When it comes to water safety, there is more to worry about than just drowning. For example, ear infections can be quite painful. Today, let’s take a closer look at some of the damage having water in your ears can cause… and how to get that water out!
Why Worry About Water in Your Ears?
Everyone loves taking a dip, but when you submerge your head in water, it can lead to water in your ears. That might not seem like a big deal, and often it isn’t, but there is still a chance of infection. Put simply, even if the water seems crystal clear, it could still be contaminated. We’ve written about the risks of this in our blogs about not drinking sea water
and crypto infections
In short, you never quite know what might be lurking in the water where you are swimming. Getting contaminated water in your ears can lead to swimmer’s ear. According to the Mayo Clinic
, swimmer's ear is also called otitis externa. This condition is an extremely common infection of the outer ear area.
Besides getting swimmer’s ear from a dirty pool or pond, you can be infected just by getting water in your ear during a shower or bath. Unfortunately, getting water trapped in your ears can quickly turn your body into a breeding ground for bacteria or fungi.
The best way to avoid any of these consequences is to get that water out of your ears as quickly as possible.
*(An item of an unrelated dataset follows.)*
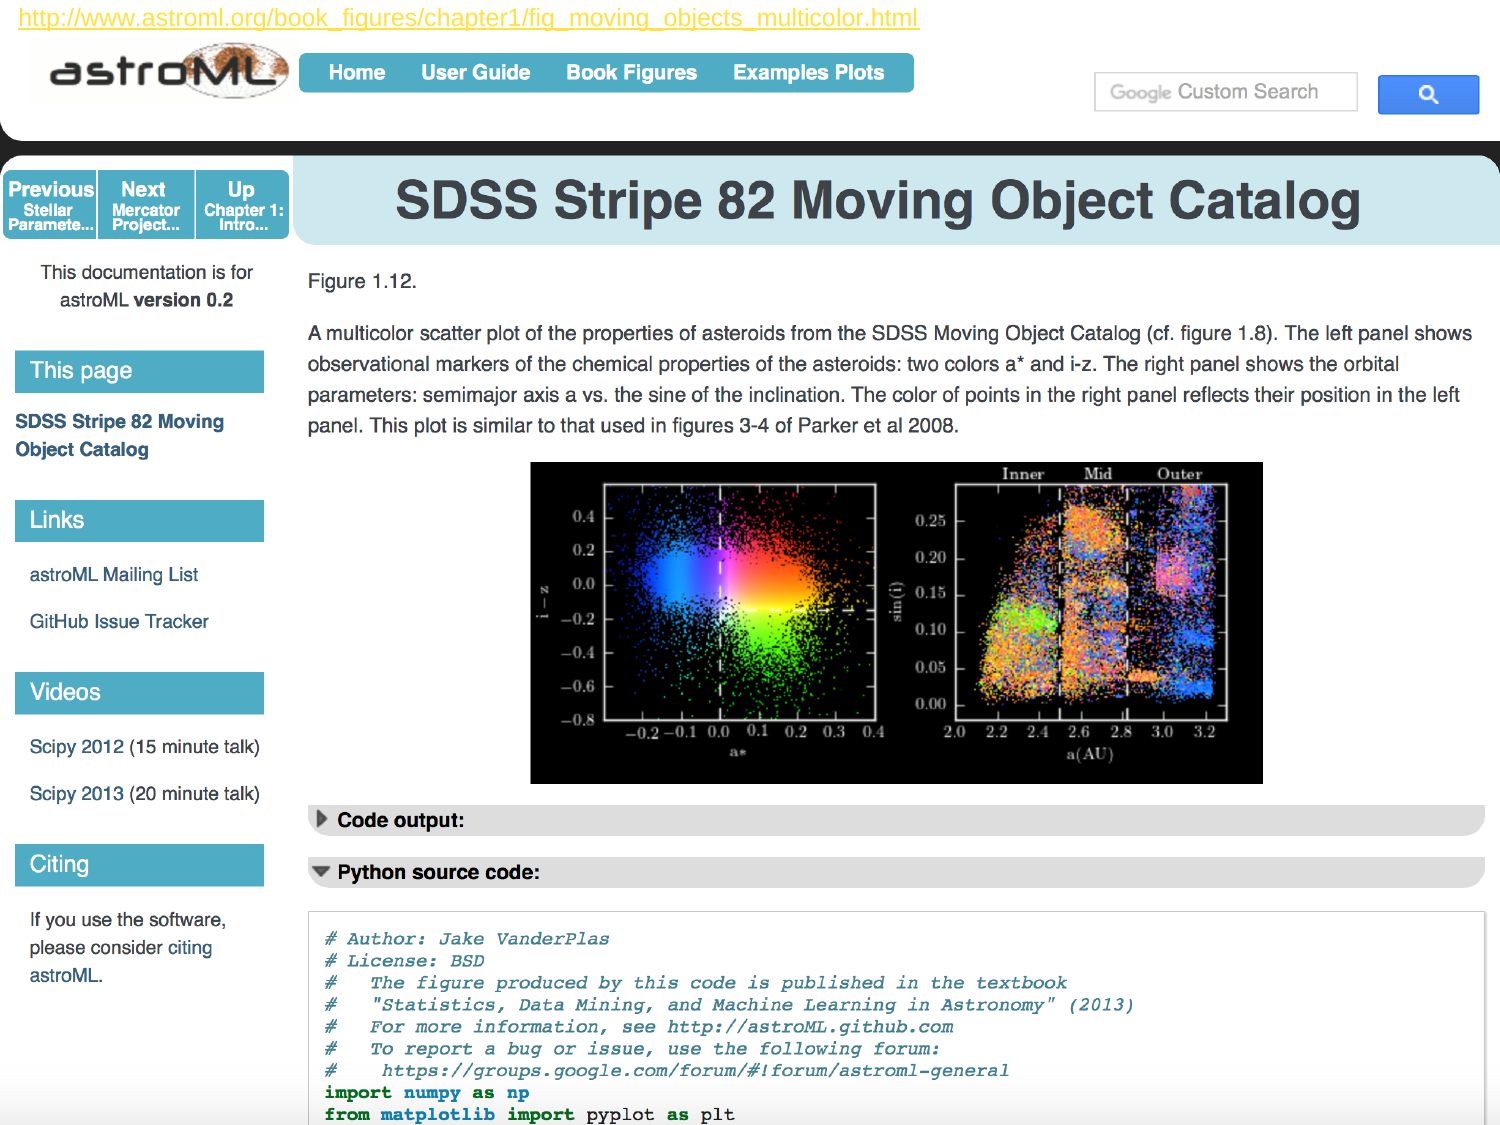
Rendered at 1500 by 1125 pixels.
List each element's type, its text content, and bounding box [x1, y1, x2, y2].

picture [0, 38, 1500, 1125]
text_box http://www.astroml.org/book_figures/chapter1/fig_moving_objects_multicolor.html [2, 0, 1248, 38]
How to Get Trapped Water Out of Your Ears
Once you realize you have water in your ears, you’ll want to get it out. Here are some tried and true methods:
Take it Easy
Gently dry off when you exit the water. Dab your ears dry with a soft towel or cloth. The key word here is “gentle.” Your ear canals are more sensitive than you may realize, so a bit of care goes a long way.
Contrary to common practice, don’t use something like cotton swabs. While these may seem like an obvious solution, they can pack ear wax in tighter and cause worse irritation. Keep it gentle and continue to pat the ear dry from the outside.
Pull Your Ear Lobes
Here is a neat trick to try: pull your ear lobes. Again, do it gently! Force will not be your friend here. A gentle tug on each lobe while you tilt your head from side to side should help remove excess water. Simply let gravity do the work.
Bring Out the Big Guns
Next, consider using a hair dryer. Just be sure to use the lowest setting. Remember, you are looking to keep things gentle and non-invasive. A mild, focused stream of heat can help to dry out your sensitive ear canals.
Don’t Forget Ear Drops
Finally, over-the-counter ear drops can work wonders when you have water in your ears. Apply the drops to your ears, let it sit for a moment, and then tilt your head. Like tugging at your lobes, the gravity should hopefully let the drops and excess water leak out of your troubled ears.
Seek Medical Attention if the Trouble Continues
In the end, these are all great tips, but if the problem persists, it may be time to speak with a medical professional. A doctor will know how to handle an infection and can give you personalized advice for your unique situation. As always, we recommend that you defer to the advice of a licensed professional.
Good luck in the water and keep that water out of your ear canal!